In two fascinating talks over this past week, the Program of African Studies at Northwestern University was treated to the prose and reflection of Abdul Rahzak Gurnah, one of the foremost writers in the United Kingdom as well as a Zanzibari exile who writes about East African history, migration, and postcolonial identities in Zanzibar and the UK. In his talks, Gurnah emphasized how two of his major books--Paradise and Admiring Silencewere written after traveling. Traveling, according to Gurnah, unlocks a kind of knowledge different from other kinds of knowledge. In Paradise, which Gurnah wrote the ending to first and then finally finished ten years (and one other novel) later, he wanted to understand what had been lost on the Swahili coast through colonialism, and how his parents' generation might have experienced it. This becomes especially pertinent to Gurnah as a Zanzibari because of the kinds of connections the Zanzibar Revolution celebrated (inter-African). The Revolutionary discourse consigned Zanzibar’s ‘Indian Ocean’ history (its ‘outside’ history) to forgetfulness and shame.

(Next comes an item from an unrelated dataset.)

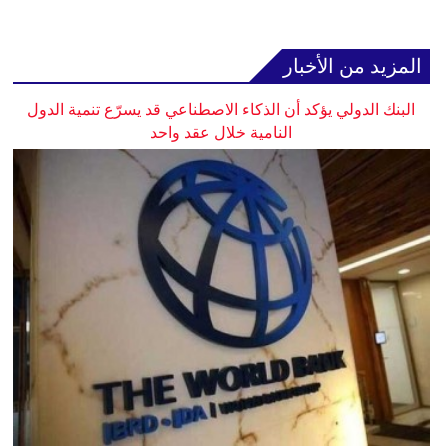
المزيد من الأخبار
البنك الدولي يؤكد أن الذكاء الاصطناعي قد يسرّع تنمية الدول
النامية خلال عقد واحد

Gurnah, on the other hand, wants neither to celebrate the Omani presence in Zanzibar nor to set it aside, but to see it through the historical framework in which it emerged: the Indian Ocean. What was it like to be young at the end of the nineteenth/beginning of the twentieth century in East Africa? It was to be part of an Indian Ocean world. Gurnah's novel Paradise is a vivid work of historical imagination which is remarkable not only for its intimate portrait of coastal culture but for the silences it acknowledges--the characters on the caravan trail in the interior, speak openly about the barbarism of those they encounter. The main character is a slave of a coastal merchant, and Gurnah writes about slavery on the coast with great subtlety--showing its various hierarchies and subtle gradations of subservience.
Gurnah's characters are not helpless but often powerless. Their way of moving through the world is a different style than open resistance. It is a kind of stoicism, a gracious accepting, a recognition that your way of living is itself a kind of integrity, even in passivity.
Scholars of Kiswahili debate whether a novel like Paradise is properly an English or a Swahili novel, and this is high praise in its own way, because it shows the degree to which Gurnah is able to use English with the rhythm of Swahili, to transform English into something suiting the picture he is trying to paint. The art of storytelling...and reading a Gurnah novel, you are in the hands of a master.